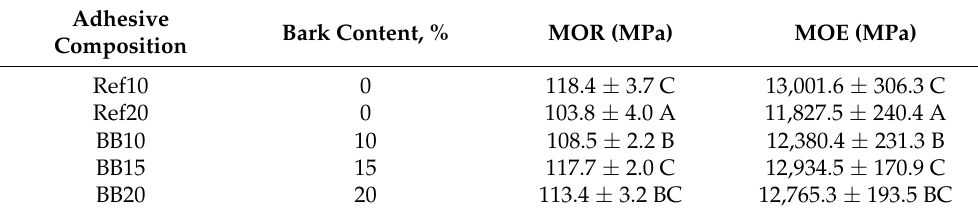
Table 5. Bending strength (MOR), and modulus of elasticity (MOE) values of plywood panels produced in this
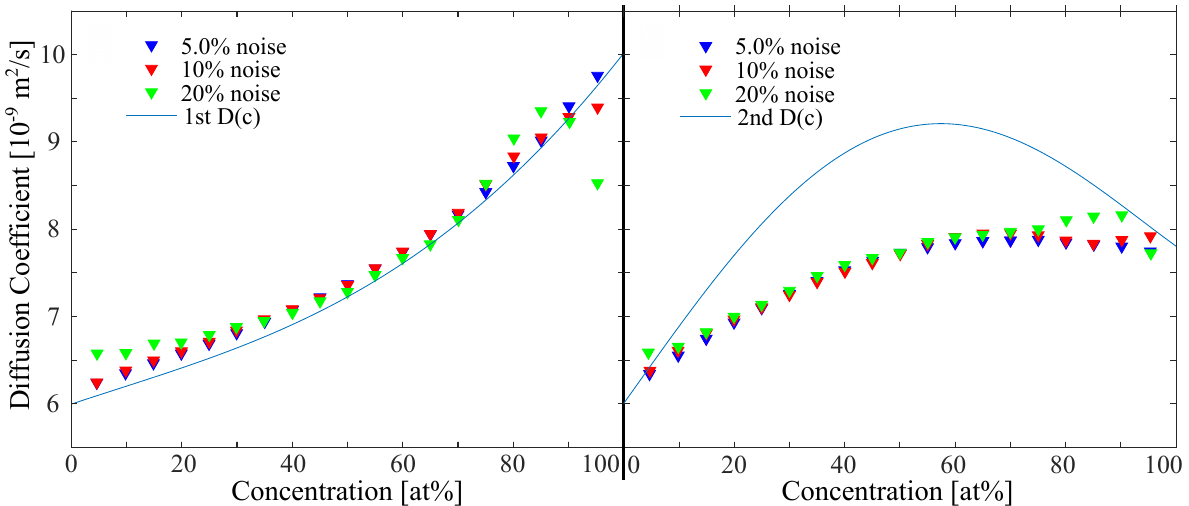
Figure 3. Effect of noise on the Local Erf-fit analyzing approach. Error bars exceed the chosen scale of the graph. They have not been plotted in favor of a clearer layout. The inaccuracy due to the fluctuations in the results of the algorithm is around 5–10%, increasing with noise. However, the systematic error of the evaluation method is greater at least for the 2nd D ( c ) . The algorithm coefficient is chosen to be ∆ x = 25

- - -

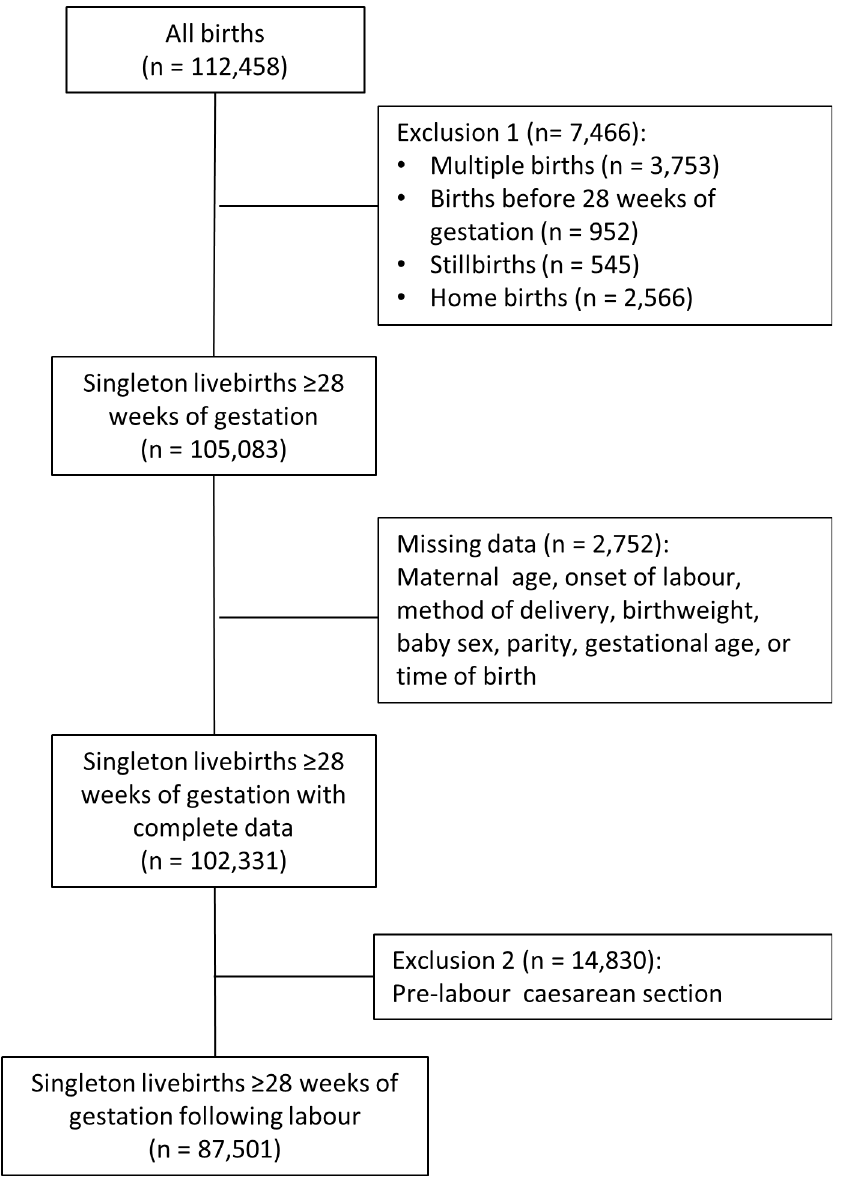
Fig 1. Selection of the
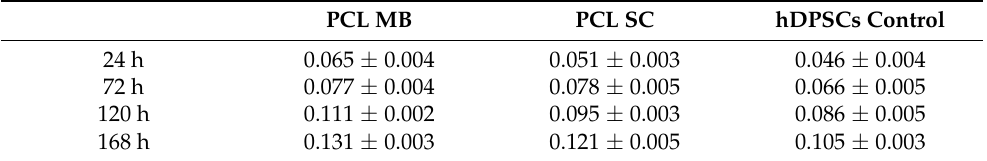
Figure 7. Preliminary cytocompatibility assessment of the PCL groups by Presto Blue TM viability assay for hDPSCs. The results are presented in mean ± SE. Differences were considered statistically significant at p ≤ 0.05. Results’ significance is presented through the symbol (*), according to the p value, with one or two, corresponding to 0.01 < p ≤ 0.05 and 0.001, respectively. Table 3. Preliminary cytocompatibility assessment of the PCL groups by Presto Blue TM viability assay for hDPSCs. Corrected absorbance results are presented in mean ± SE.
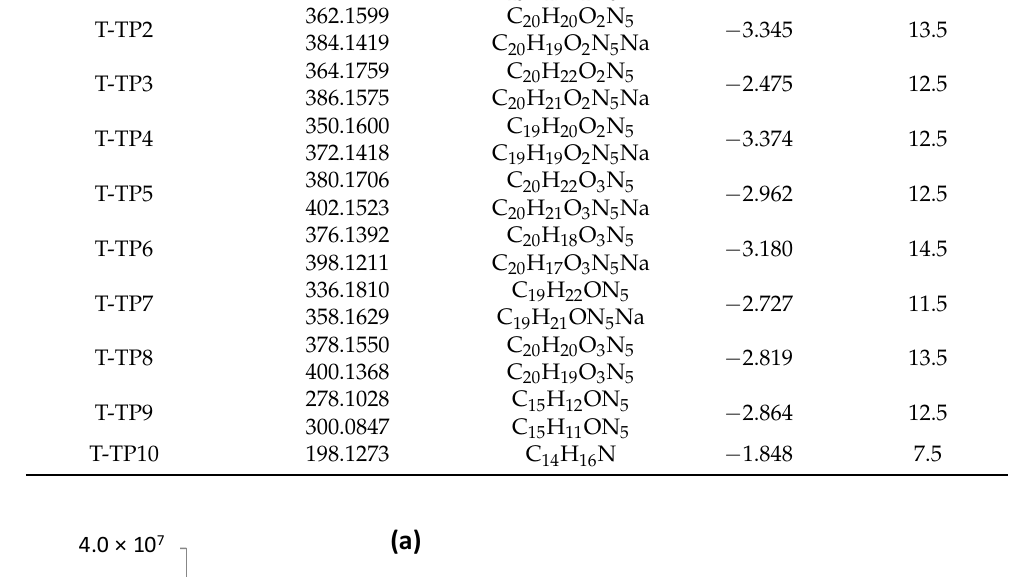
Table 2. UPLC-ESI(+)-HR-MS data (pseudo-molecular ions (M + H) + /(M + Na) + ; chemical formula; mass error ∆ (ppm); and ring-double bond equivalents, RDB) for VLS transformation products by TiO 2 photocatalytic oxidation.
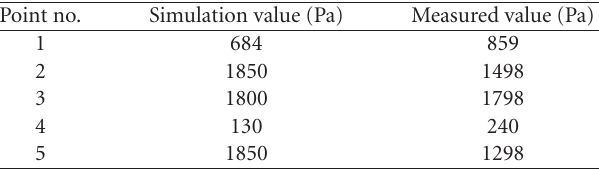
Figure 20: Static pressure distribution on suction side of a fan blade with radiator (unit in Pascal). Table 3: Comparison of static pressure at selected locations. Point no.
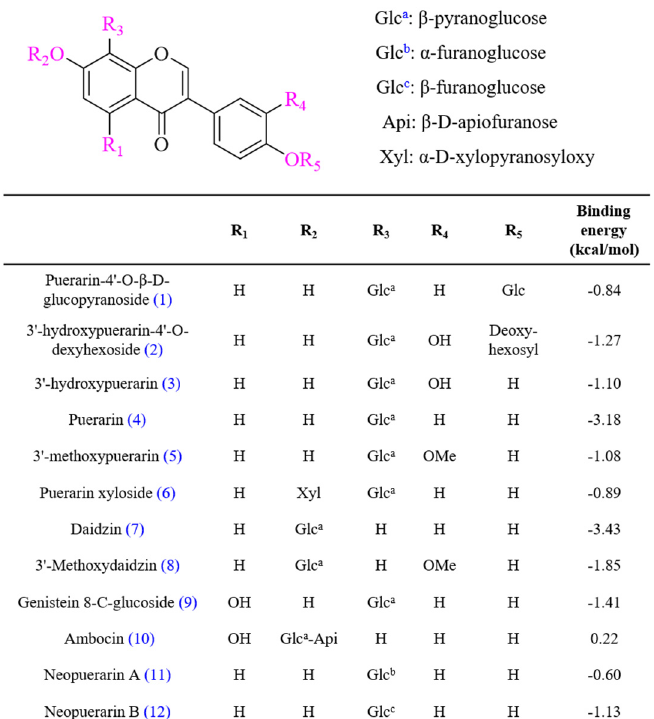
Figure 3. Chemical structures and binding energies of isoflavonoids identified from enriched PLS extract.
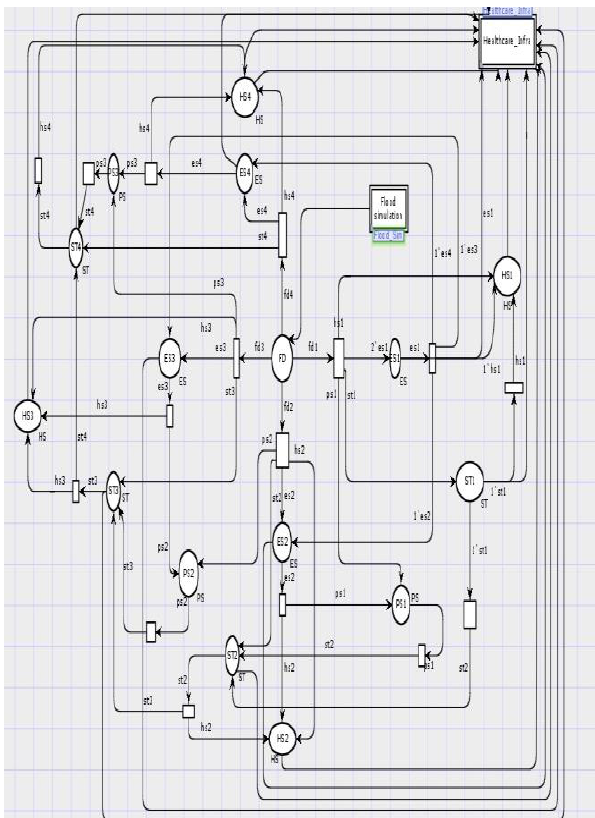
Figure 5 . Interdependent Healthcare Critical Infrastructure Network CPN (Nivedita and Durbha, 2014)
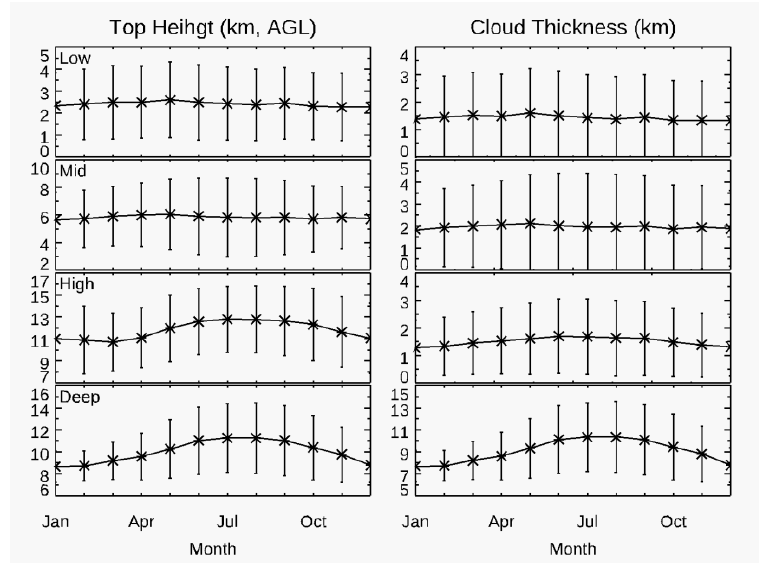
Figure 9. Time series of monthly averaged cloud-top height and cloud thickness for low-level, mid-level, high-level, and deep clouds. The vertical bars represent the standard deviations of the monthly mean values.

- - -

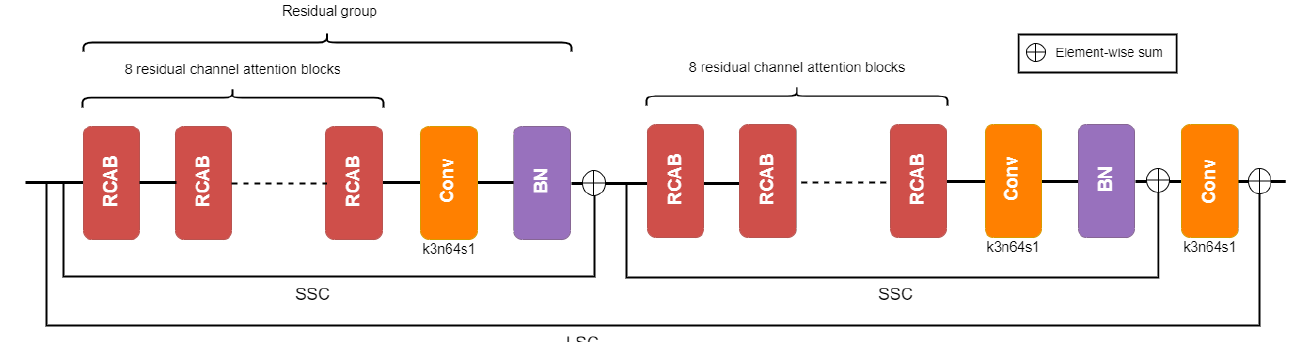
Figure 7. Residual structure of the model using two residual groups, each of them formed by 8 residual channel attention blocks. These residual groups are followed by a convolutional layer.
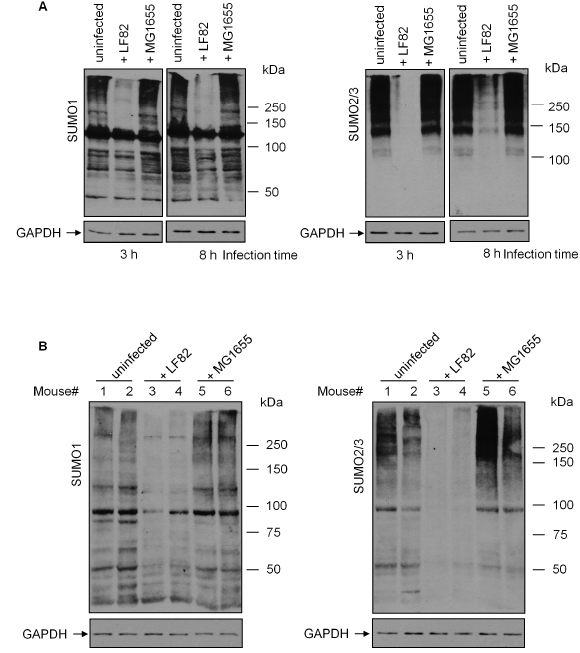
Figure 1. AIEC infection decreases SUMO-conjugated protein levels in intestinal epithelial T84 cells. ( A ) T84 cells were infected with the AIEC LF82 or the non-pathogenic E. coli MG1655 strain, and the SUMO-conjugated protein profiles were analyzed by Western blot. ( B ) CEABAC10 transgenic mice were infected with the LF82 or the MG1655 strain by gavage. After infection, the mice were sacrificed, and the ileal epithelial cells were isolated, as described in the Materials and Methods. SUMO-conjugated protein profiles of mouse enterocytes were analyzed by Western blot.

- - -

[WHAT TO WORK ON]:
Report how many lines in the data include the string "values", giving nothing but that number.

[ANSWER]:
2